_Task instructions_.
Copy out exactly the stretch of the listing below that begins at the line containing "28: (13, 406)" and ends at the line containing "41: (72, 365)", and copy nothing outside it.

_Records to use_.

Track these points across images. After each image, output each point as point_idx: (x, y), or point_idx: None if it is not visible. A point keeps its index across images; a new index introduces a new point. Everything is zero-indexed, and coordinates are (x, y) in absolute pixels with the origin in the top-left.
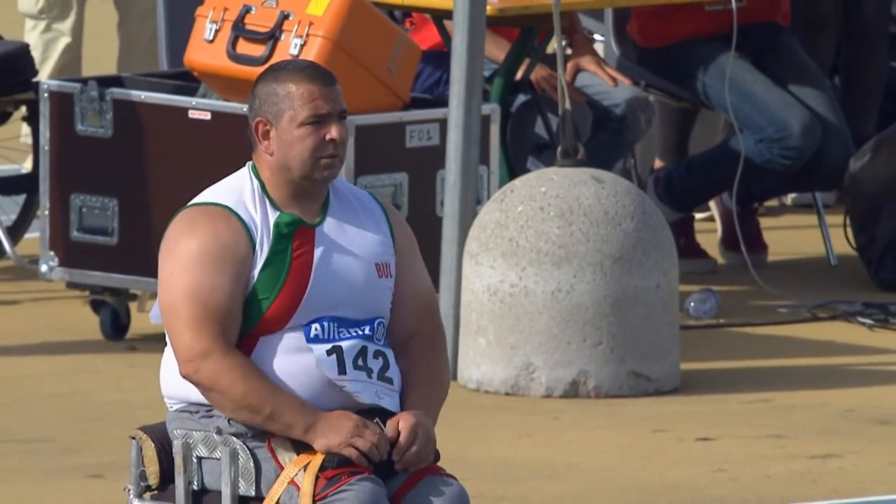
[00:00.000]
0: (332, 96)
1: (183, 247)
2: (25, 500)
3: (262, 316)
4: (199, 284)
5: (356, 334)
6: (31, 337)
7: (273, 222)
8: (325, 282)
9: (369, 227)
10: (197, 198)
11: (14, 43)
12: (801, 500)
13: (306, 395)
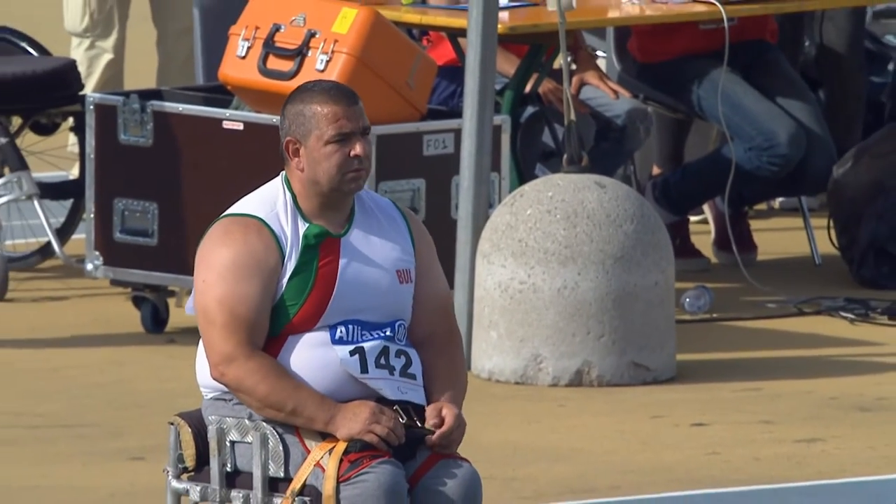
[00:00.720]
0: (355, 115)
1: (217, 256)
2: (73, 480)
3: (290, 321)
4: (229, 294)
5: (378, 336)
6: (77, 330)
7: (302, 234)
8: (349, 290)
9: (391, 235)
10: (233, 207)
11: (62, 59)
12: (787, 480)
13: (331, 390)
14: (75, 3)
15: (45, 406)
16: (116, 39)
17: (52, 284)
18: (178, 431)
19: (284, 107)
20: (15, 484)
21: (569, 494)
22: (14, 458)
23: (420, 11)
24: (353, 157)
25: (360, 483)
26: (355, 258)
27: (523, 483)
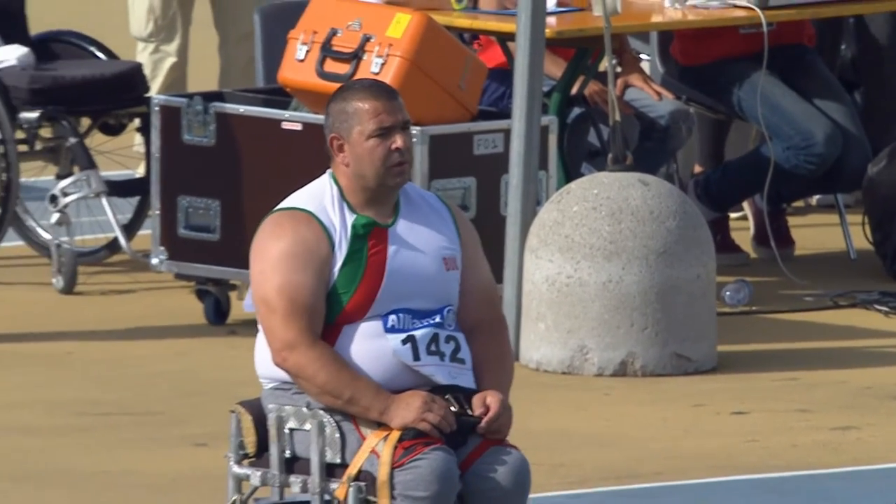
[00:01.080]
0: (394, 109)
1: (270, 248)
2: (139, 465)
3: (343, 308)
4: (285, 282)
5: (428, 323)
6: (143, 322)
7: (350, 224)
8: (398, 276)
9: (437, 225)
10: (283, 203)
11: (128, 63)
12: (824, 467)
13: (385, 377)
14: (140, 9)
15: (113, 394)
16: (180, 44)
17: (119, 278)
18: (239, 419)
19: (328, 105)
20: (85, 469)
21: (614, 480)
22: (84, 444)
23: (471, 16)
24: (394, 149)
25: (414, 469)
26: (403, 246)
27: (570, 469)
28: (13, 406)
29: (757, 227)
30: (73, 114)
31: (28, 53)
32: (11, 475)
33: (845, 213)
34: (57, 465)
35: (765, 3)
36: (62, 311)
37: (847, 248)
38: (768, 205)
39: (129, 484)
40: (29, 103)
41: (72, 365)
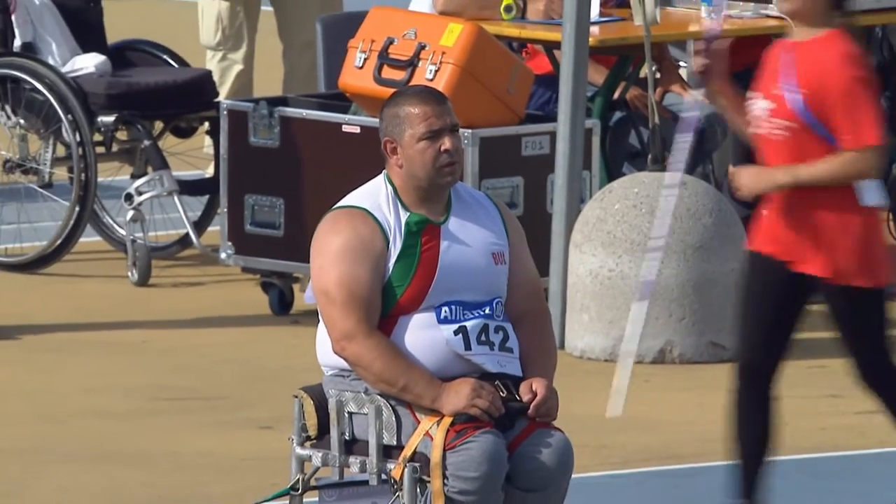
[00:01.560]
0: (442, 113)
1: (329, 244)
2: (208, 446)
3: (398, 301)
4: (345, 275)
5: (478, 314)
6: (212, 312)
7: (404, 222)
8: (450, 270)
9: (486, 222)
10: (341, 202)
11: (199, 70)
12: (851, 449)
13: (438, 366)
14: (209, 20)
15: (184, 380)
16: (246, 52)
17: (190, 271)
18: (302, 404)
19: (382, 111)
20: (158, 450)
21: (654, 461)
22: (157, 427)
23: (519, 26)
24: (443, 151)
25: (465, 451)
26: (454, 242)
27: (612, 451)
28: (92, 391)
29: None
30: (147, 118)
31: (105, 61)
32: (91, 456)
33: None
34: (132, 446)
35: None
36: (137, 302)
37: None
38: None
39: (198, 464)
40: (106, 108)
41: (146, 353)
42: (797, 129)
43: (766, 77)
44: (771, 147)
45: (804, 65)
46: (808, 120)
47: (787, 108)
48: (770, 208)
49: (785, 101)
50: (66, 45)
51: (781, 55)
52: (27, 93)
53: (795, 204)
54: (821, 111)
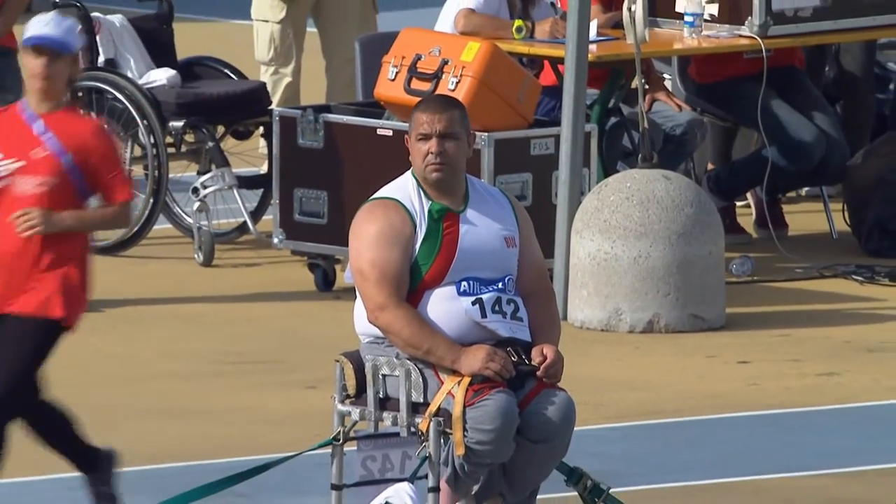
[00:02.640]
0: (435, 121)
1: (365, 230)
2: (261, 404)
3: (423, 277)
4: (378, 257)
5: (493, 289)
6: (266, 289)
7: (427, 209)
8: (468, 251)
9: (499, 212)
10: (376, 193)
11: (254, 82)
12: (811, 405)
13: (458, 332)
14: (263, 39)
15: (242, 347)
16: (294, 67)
17: (247, 254)
18: (342, 367)
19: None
20: (218, 407)
21: (643, 416)
22: (218, 387)
23: (528, 44)
24: (429, 152)
25: (482, 407)
26: (471, 228)
27: (608, 407)
28: (163, 356)
29: (757, 213)
30: (211, 123)
31: (175, 75)
32: (161, 411)
33: (828, 202)
34: (196, 403)
35: (764, 34)
36: (202, 280)
37: (830, 229)
38: (767, 195)
39: (253, 419)
40: (176, 115)
41: (209, 323)
42: (59, 183)
43: (16, 140)
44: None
45: (62, 131)
46: (74, 176)
47: (51, 165)
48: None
49: (49, 160)
50: (143, 61)
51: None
52: (109, 102)
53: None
54: (84, 170)
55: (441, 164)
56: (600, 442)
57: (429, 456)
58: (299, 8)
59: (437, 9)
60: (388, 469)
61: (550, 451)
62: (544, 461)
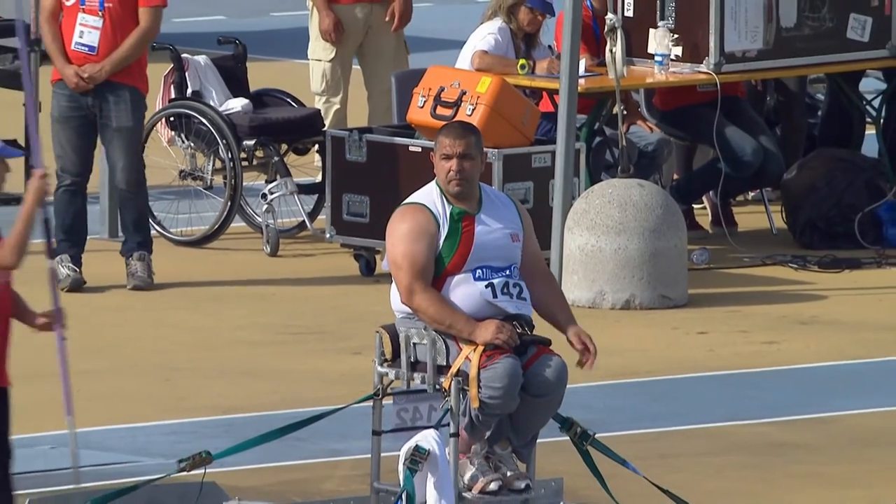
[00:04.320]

_Reply_.
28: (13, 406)
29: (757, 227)
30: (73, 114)
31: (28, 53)
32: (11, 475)
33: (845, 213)
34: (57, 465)
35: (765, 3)
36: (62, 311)
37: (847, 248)
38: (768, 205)
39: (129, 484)
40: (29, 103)
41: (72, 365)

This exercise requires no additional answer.